Par instinct, elle quitte son emplacement, réflection de sa solitude, pour se loger contre le torse réconfortant d'Elliot qui l'étreint d'un étau protecteur. Le tonnerre roule, menaçant au loin et, Constance niche son nez dans le cou du châtain qui vient prudemment caresser sa longue chevelure. Dans une infini douceur, il la guide jusqu'au matelas où ils se glissent sous la couette. Théo n'est plus à ses côtés, certes, mais, la solitude n'est pas parvenu à ses fins. Les yeux inquisiteurs d'Elliot cherchent au plus profond de son regard les réponses à ce silence. 

- Vous vous opposez complètement et pourtant, je me sens bien, là, avec toi.

Cette réflexion à haute voix fait naître un fin sourire à la commissure des lèvres d'Elliot. Leurs doigts se lient lentement, rendant ce contact tendre. 

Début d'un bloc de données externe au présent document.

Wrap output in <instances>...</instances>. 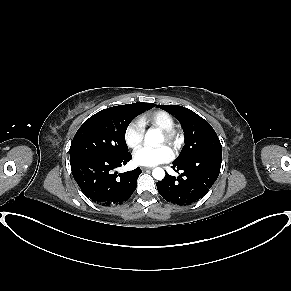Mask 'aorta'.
I'll return each instance as SVG.
<instances>
[{
	"label": "aorta",
	"mask_w": 291,
	"mask_h": 291,
	"mask_svg": "<svg viewBox=\"0 0 291 291\" xmlns=\"http://www.w3.org/2000/svg\"><path fill=\"white\" fill-rule=\"evenodd\" d=\"M163 136L156 130H148L145 134V143L147 145H155L163 142ZM156 180H162L165 177V171L162 168H155L152 172Z\"/></svg>",
	"instance_id": "1"
}]
</instances>
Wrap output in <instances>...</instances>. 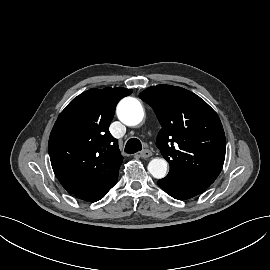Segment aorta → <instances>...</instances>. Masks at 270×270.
<instances>
[{
    "mask_svg": "<svg viewBox=\"0 0 270 270\" xmlns=\"http://www.w3.org/2000/svg\"><path fill=\"white\" fill-rule=\"evenodd\" d=\"M119 120L128 126L140 124L144 118L141 103L133 97H125L117 106ZM149 173L156 179H162L167 174V161L162 158L152 159L148 164Z\"/></svg>",
    "mask_w": 270,
    "mask_h": 270,
    "instance_id": "762f6f07",
    "label": "aorta"
}]
</instances>
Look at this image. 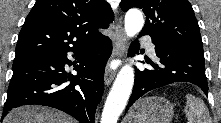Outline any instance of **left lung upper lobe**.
Instances as JSON below:
<instances>
[{"mask_svg": "<svg viewBox=\"0 0 221 123\" xmlns=\"http://www.w3.org/2000/svg\"><path fill=\"white\" fill-rule=\"evenodd\" d=\"M123 11L143 9L146 22L141 31L173 47L203 51L198 22L188 0H122Z\"/></svg>", "mask_w": 221, "mask_h": 123, "instance_id": "left-lung-upper-lobe-1", "label": "left lung upper lobe"}]
</instances>
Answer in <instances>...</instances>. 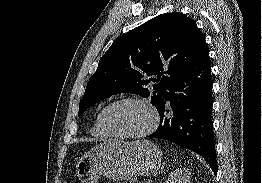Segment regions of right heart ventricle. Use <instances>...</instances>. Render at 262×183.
<instances>
[{"label":"right heart ventricle","mask_w":262,"mask_h":183,"mask_svg":"<svg viewBox=\"0 0 262 183\" xmlns=\"http://www.w3.org/2000/svg\"><path fill=\"white\" fill-rule=\"evenodd\" d=\"M99 115L100 113H98L97 116L95 117V120L91 128V134L98 139H106L108 138V136L103 132V130L100 127Z\"/></svg>","instance_id":"e07e8e85"}]
</instances>
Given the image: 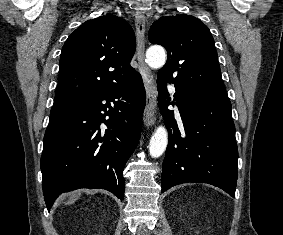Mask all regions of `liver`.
<instances>
[{
	"instance_id": "obj_1",
	"label": "liver",
	"mask_w": 283,
	"mask_h": 235,
	"mask_svg": "<svg viewBox=\"0 0 283 235\" xmlns=\"http://www.w3.org/2000/svg\"><path fill=\"white\" fill-rule=\"evenodd\" d=\"M80 196V192L77 191V192H73L71 195H70V198L69 200L67 201V204H73Z\"/></svg>"
}]
</instances>
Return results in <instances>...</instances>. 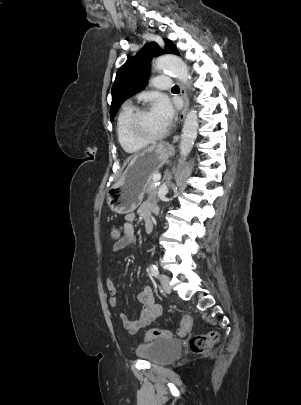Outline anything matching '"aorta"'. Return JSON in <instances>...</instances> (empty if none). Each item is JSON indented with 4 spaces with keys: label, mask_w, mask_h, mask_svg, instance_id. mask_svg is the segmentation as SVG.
Instances as JSON below:
<instances>
[{
    "label": "aorta",
    "mask_w": 301,
    "mask_h": 405,
    "mask_svg": "<svg viewBox=\"0 0 301 405\" xmlns=\"http://www.w3.org/2000/svg\"><path fill=\"white\" fill-rule=\"evenodd\" d=\"M155 68L158 71H167L177 77L183 84L190 86V75L185 62L174 55H166L160 57L156 63ZM198 118L194 109L189 110L182 129L181 141L179 145L180 159L179 163H183L187 155L191 152L194 142L197 137Z\"/></svg>",
    "instance_id": "1"
}]
</instances>
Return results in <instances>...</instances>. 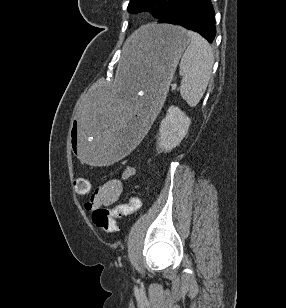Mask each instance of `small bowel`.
Segmentation results:
<instances>
[{
    "label": "small bowel",
    "mask_w": 286,
    "mask_h": 308,
    "mask_svg": "<svg viewBox=\"0 0 286 308\" xmlns=\"http://www.w3.org/2000/svg\"><path fill=\"white\" fill-rule=\"evenodd\" d=\"M135 174L133 167H127L120 178H113L99 185L85 203V209L91 211L101 206L110 207L120 198L123 191V182Z\"/></svg>",
    "instance_id": "obj_1"
}]
</instances>
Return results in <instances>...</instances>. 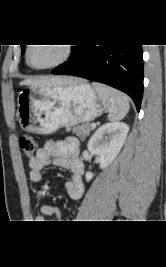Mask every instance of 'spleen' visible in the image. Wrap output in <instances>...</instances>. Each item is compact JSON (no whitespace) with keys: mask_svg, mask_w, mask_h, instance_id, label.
Returning <instances> with one entry per match:
<instances>
[{"mask_svg":"<svg viewBox=\"0 0 166 267\" xmlns=\"http://www.w3.org/2000/svg\"><path fill=\"white\" fill-rule=\"evenodd\" d=\"M93 87L109 112L108 119L110 121H119L126 116L130 104L129 98L124 93L99 83H93Z\"/></svg>","mask_w":166,"mask_h":267,"instance_id":"3e777b00","label":"spleen"}]
</instances>
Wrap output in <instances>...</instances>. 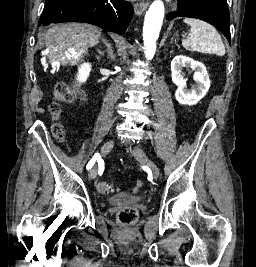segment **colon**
<instances>
[{
	"mask_svg": "<svg viewBox=\"0 0 256 267\" xmlns=\"http://www.w3.org/2000/svg\"><path fill=\"white\" fill-rule=\"evenodd\" d=\"M56 93V101L52 103L49 107V112L53 117H59L62 113L61 104L70 103L74 100H79L83 98V93L81 92L79 87L73 86L71 84L60 85L55 89ZM54 134L57 138L61 139L64 136L63 130L59 126H55L53 128ZM142 183L139 181L137 188H140ZM97 189L101 193H111L114 190L112 184L108 182H100L97 185ZM138 216V212L133 207H126L121 209L118 212V218L121 228L129 227V224L135 223V220Z\"/></svg>",
	"mask_w": 256,
	"mask_h": 267,
	"instance_id": "colon-1",
	"label": "colon"
}]
</instances>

- Tu ne peux pas te sentir malheureuse éternellement, Constance.

Constance relève ses prunelles pleine d'incertitudes en direction de son ami qui la fixe, la mine grave. Elle connaît les réponses que celui-ci a à lui apporter quant à ces frayeurs mais, elle a besoin de les entendre encore et encore pour en saisir pleinement le sens. Les paroles doivent s'imprimer dans son inconscient avant qu'elle ne trouve le repos. 

- J'ai peur, Elliot. J'ai peur de m'autoriser à être heureuse, de m'autoriser à vivre et d'un jour me réveiller pour découvrir que tout ceci est une injustice envers lui. J'ai peur de me rendre compte que vivre est devenu mauvais et égoïste.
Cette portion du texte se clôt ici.